The visible job order

This is what was explicitly said to you: That media promotion is needed in various channels–print, web (websites and blogs, social media), TV.

After evaluating the nature of the event (a film festival) and the resources available (they gave you nothing but a pre-written press release and an event poster which has had various reincarnations throughout the duration of the project–far too many than you can count), you deemed blogs and social media as the most suitable channels for promoting the event. It’s free, it’s fast, it’s viral. Given the short amount of time between the time the job was assigned and the date of the actual event, this is the best step to do.

Of course you also sent press releases to newspapers, but cut out magazines since these need at least two months notice. But TV…you tried your best to contact some people working there but that wasn’t your priority channel. Who watches TV, anyway? It’s not the most effective medium for promoting films these days. There’s Youtube and Facebook and other similar sites, after all.

So you put your plan to action. Text and photos were sent to newspapers, blogs, and websites. You took advantage of the wide fan base your university has on Facebook and Twitter and asked people to spread the word (which they did). You monitored the event’s media exposure and it seemed okay. Until you realized that you missed one thing…

The invisible job order

You were so busy putting your plan (the most suitable channels to use—in your relatively young mind, anyway) to action that you forgot to complement your logic with intuition. You did the job, yes. But you did not do the job, no.
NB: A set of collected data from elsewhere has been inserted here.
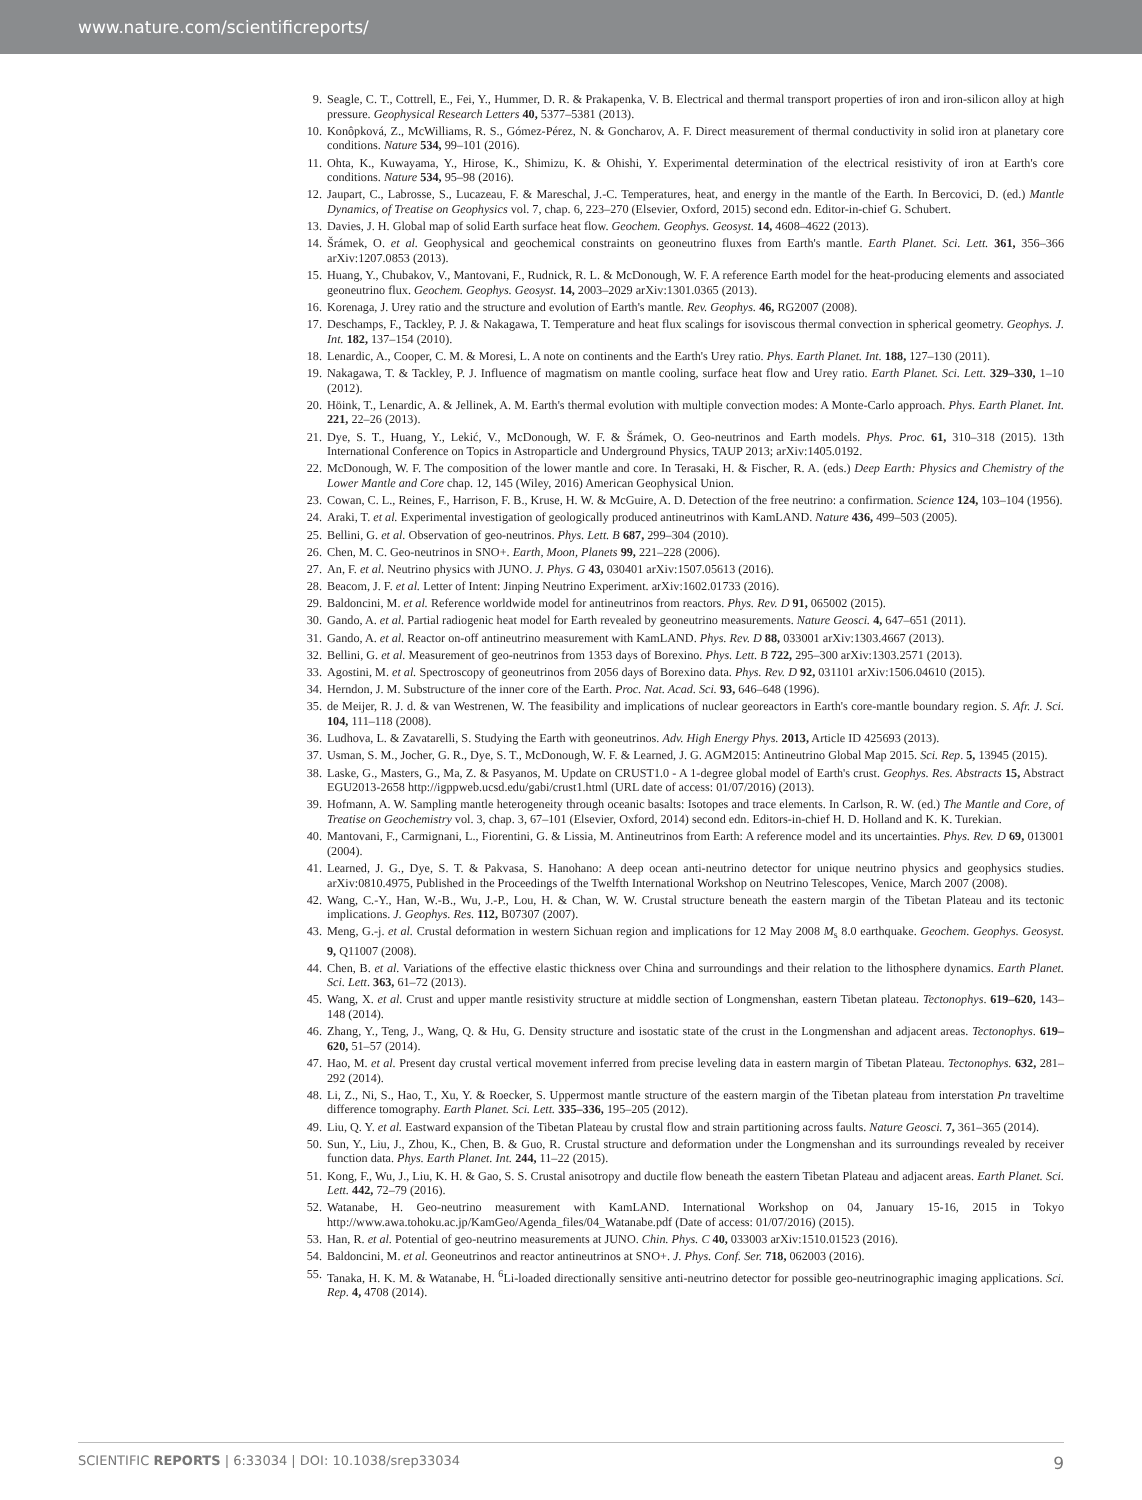www.nature.com/scientificreports/
9. Seagle, C. T., Cottrell, E., Fei, Y., Hummer, D. R. & Prakapenka, V. B. Electrical and thermal transport properties of iron and iron-silicon alloy at high pressure. Geophysical Research Letters 40, 5377–5381 (2013).
10. Konôpková, Z., McWilliams, R. S., Gómez-Pérez, N. & Goncharov, A. F. Direct measurement of thermal conductivity in solid iron at planetary core conditions. Nature 534, 99–101 (2016).
11. Ohta, K., Kuwayama, Y., Hirose, K., Shimizu, K. & Ohishi, Y. Experimental determination of the electrical resistivity of iron at Earth's core conditions. Nature 534, 95–98 (2016).
12. Jaupart, C., Labrosse, S., Lucazeau, F. & Mareschal, J.-C. Temperatures, heat, and energy in the mantle of the Earth. In Bercovici, D. (ed.) Mantle Dynamics, of Treatise on Geophysics vol. 7, chap. 6, 223–270 (Elsevier, Oxford, 2015) second edn. Editor-in-chief G. Schubert.
13. Davies, J. H. Global map of solid Earth surface heat flow. Geochem. Geophys. Geosyst. 14, 4608–4622 (2013).
14. Šrámek, O. et al. Geophysical and geochemical constraints on geoneutrino fluxes from Earth's mantle. Earth Planet. Sci. Lett. 361, 356–366 arXiv:1207.0853 (2013).
15. Huang, Y., Chubakov, V., Mantovani, F., Rudnick, R. L. & McDonough, W. F. A reference Earth model for the heat-producing elements and associated geoneutrino flux. Geochem. Geophys. Geosyst. 14, 2003–2029 arXiv:1301.0365 (2013).
16. Korenaga, J. Urey ratio and the structure and evolution of Earth's mantle. Rev. Geophys. 46, RG2007 (2008).
17. Deschamps, F., Tackley, P. J. & Nakagawa, T. Temperature and heat flux scalings for isoviscous thermal convection in spherical geometry. Geophys. J. Int. 182, 137–154 (2010).
18. Lenardic, A., Cooper, C. M. & Moresi, L. A note on continents and the Earth's Urey ratio. Phys. Earth Planet. Int. 188, 127–130 (2011).
19. Nakagawa, T. & Tackley, P. J. Influence of magmatism on mantle cooling, surface heat flow and Urey ratio. Earth Planet. Sci. Lett. 329–330, 1–10 (2012).
20. Höink, T., Lenardic, A. & Jellinek, A. M. Earth's thermal evolution with multiple convection modes: A Monte-Carlo approach. Phys. Earth Planet. Int. 221, 22–26 (2013).
21. Dye, S. T., Huang, Y., Lekić, V., McDonough, W. F. & Šrámek, O. Geo-neutrinos and Earth models. Phys. Proc. 61, 310–318 (2015). 13th International Conference on Topics in Astroparticle and Underground Physics, TAUP 2013; arXiv:1405.0192.
22. McDonough, W. F. The composition of the lower mantle and core. In Terasaki, H. & Fischer, R. A. (eds.) Deep Earth: Physics and Chemistry of the Lower Mantle and Core chap. 12, 145 (Wiley, 2016) American Geophysical Union.
23. Cowan, C. L., Reines, F., Harrison, F. B., Kruse, H. W. & McGuire, A. D. Detection of the free neutrino: a confirmation. Science 124, 103–104 (1956).
24. Araki, T. et al. Experimental investigation of geologically produced antineutrinos with KamLAND. Nature 436, 499–503 (2005).
25. Bellini, G. et al. Observation of geo-neutrinos. Phys. Lett. B 687, 299–304 (2010).
26. Chen, M. C. Geo-neutrinos in SNO+. Earth, Moon, Planets 99, 221–228 (2006).
27. An, F. et al. Neutrino physics with JUNO. J. Phys. G 43, 030401 arXiv:1507.05613 (2016).
28. Beacom, J. F. et al. Letter of Intent: Jinping Neutrino Experiment. arXiv:1602.01733 (2016).
29. Baldoncini, M. et al. Reference worldwide model for antineutrinos from reactors. Phys. Rev. D 91, 065002 (2015).
30. Gando, A. et al. Partial radiogenic heat model for Earth revealed by geoneutrino measurements. Nature Geosci. 4, 647–651 (2011).
31. Gando, A. et al. Reactor on-off antineutrino measurement with KamLAND. Phys. Rev. D 88, 033001 arXiv:1303.4667 (2013).
32. Bellini, G. et al. Measurement of geo-neutrinos from 1353 days of Borexino. Phys. Lett. B 722, 295–300 arXiv:1303.2571 (2013).
33. Agostini, M. et al. Spectroscopy of geoneutrinos from 2056 days of Borexino data. Phys. Rev. D 92, 031101 arXiv:1506.04610 (2015).
34. Herndon, J. M. Substructure of the inner core of the Earth. Proc. Nat. Acad. Sci. 93, 646–648 (1996).
35. de Meijer, R. J. d. & van Westrenen, W. The feasibility and implications of nuclear georeactors in Earth's core-mantle boundary region. S. Afr. J. Sci. 104, 111–118 (2008).
36. Ludhova, L. & Zavatarelli, S. Studying the Earth with geoneutrinos. Adv. High Energy Phys. 2013, Article ID 425693 (2013).
37. Usman, S. M., Jocher, G. R., Dye, S. T., McDonough, W. F. & Learned, J. G. AGM2015: Antineutrino Global Map 2015. Sci. Rep. 5, 13945 (2015).
38. Laske, G., Masters, G., Ma, Z. & Pasyanos, M. Update on CRUST1.0 - A 1-degree global model of Earth's crust. Geophys. Res. Abstracts 15, Abstract EGU2013-2658 http://igppweb.ucsd.edu/gabi/crust1.html (URL date of access: 01/07/2016) (2013).
39. Hofmann, A. W. Sampling mantle heterogeneity through oceanic basalts: Isotopes and trace elements. In Carlson, R. W. (ed.) The Mantle and Core, of Treatise on Geochemistry vol. 3, chap. 3, 67–101 (Elsevier, Oxford, 2014) second edn. Editors-in-chief H. D. Holland and K. K. Turekian.
40. Mantovani, F., Carmignani, L., Fiorentini, G. & Lissia, M. Antineutrinos from Earth: A reference model and its uncertainties. Phys. Rev. D 69, 013001 (2004).
41. Learned, J. G., Dye, S. T. & Pakvasa, S. Hanohano: A deep ocean anti-neutrino detector for unique neutrino physics and geophysics studies. arXiv:0810.4975, Published in the Proceedings of the Twelfth International Workshop on Neutrino Telescopes, Venice, March 2007 (2008).
42. Wang, C.-Y., Han, W.-B., Wu, J.-P., Lou, H. & Chan, W. W. Crustal structure beneath the eastern margin of the Tibetan Plateau and its tectonic implications. J. Geophys. Res. 112, B07307 (2007).
43. Meng, G.-j. et al. Crustal deformation in western Sichuan region and implications for 12 May 2008 M<sub>s</sub> 8.0 earthquake. Geochem. Geophys. Geosyst. 9, Q11007 (2008).
44. Chen, B. et al. Variations of the effective elastic thickness over China and surroundings and their relation to the lithosphere dynamics. Earth Planet. Sci. Lett. 363, 61–72 (2013).
45. Wang, X. et al. Crust and upper mantle resistivity structure at middle section of Longmenshan, eastern Tibetan plateau. Tectonophys. 619–620, 143–148 (2014).
46. Zhang, Y., Teng, J., Wang, Q. & Hu, G. Density structure and isostatic state of the crust in the Longmenshan and adjacent areas. Tectonophys. 619–620, 51–57 (2014).
47. Hao, M. et al. Present day crustal vertical movement inferred from precise leveling data in eastern margin of Tibetan Plateau. Tectonophys. 632, 281–292 (2014).
48. Li, Z., Ni, S., Hao, T., Xu, Y. & Roecker, S. Uppermost mantle structure of the eastern margin of the Tibetan plateau from interstation Pn traveltime difference tomography. Earth Planet. Sci. Lett. 335–336, 195–205 (2012).
49. Liu, Q. Y. et al. Eastward expansion of the Tibetan Plateau by crustal flow and strain partitioning across faults. Nature Geosci. 7, 361–365 (2014).
50. Sun, Y., Liu, J., Zhou, K., Chen, B. & Guo, R. Crustal structure and deformation under the Longmenshan and its surroundings revealed by receiver function data. Phys. Earth Planet. Int. 244, 11–22 (2015).
51. Kong, F., Wu, J., Liu, K. H. & Gao, S. S. Crustal anisotropy and ductile flow beneath the eastern Tibetan Plateau and adjacent areas. Earth Planet. Sci. Lett. 442, 72–79 (2016).
52. Watanabe, H. Geo-neutrino measurement with KamLAND. International Workshop on 04, January 15-16, 2015 in Tokyo http://www.awa.tohoku.ac.jp/KamGeo/Agenda_files/04_Watanabe.pdf (Date of access: 01/07/2016) (2015).
53. Han, R. et al. Potential of geo-neutrino measurements at JUNO. Chin. Phys. C 40, 033003 arXiv:1510.01523 (2016).
54. Baldoncini, M. et al. Geoneutrinos and reactor antineutrinos at SNO+. J. Phys. Conf. Ser. 718, 062003 (2016).
55. Tanaka, H. K. M. & Watanabe, H. <sup>6</sup>Li-loaded directionally sensitive anti-neutrino detector for possible geo-neutrinographic imaging applications. Sci. Rep. 4, 4708 (2014).
SCIENTIFIC REPORTS | 6:33034 | DOI: 10.1038/srep33034 9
Here’s what you failed to do: You failed to please the university’s benefactors, the ones who made this event possible. By following the logical media publicity method to use, and by ignoring their wish to be guests on a TV show (whatever TV show, as long as they see their faces on TV), in their eyes, your efforts were fruitless.

You can chalk it up to age gap which makes their TV obsession outdated, and that may be true. You can think that they’re probably hurrying to build legacies because in their old age, time is running out, and this may be true. You can infer that maybe this has to do with rich people’s ego as much as it has to do with promoting an ethnicity’s culture, and that may of course be true. But the bottom line is, a skilled communicator is one who can balance logic with intuition. That is, with getting the job strategically and logically done while appeasing and fulfilling the powerful ones’ unspoken wishes, motivations and desires.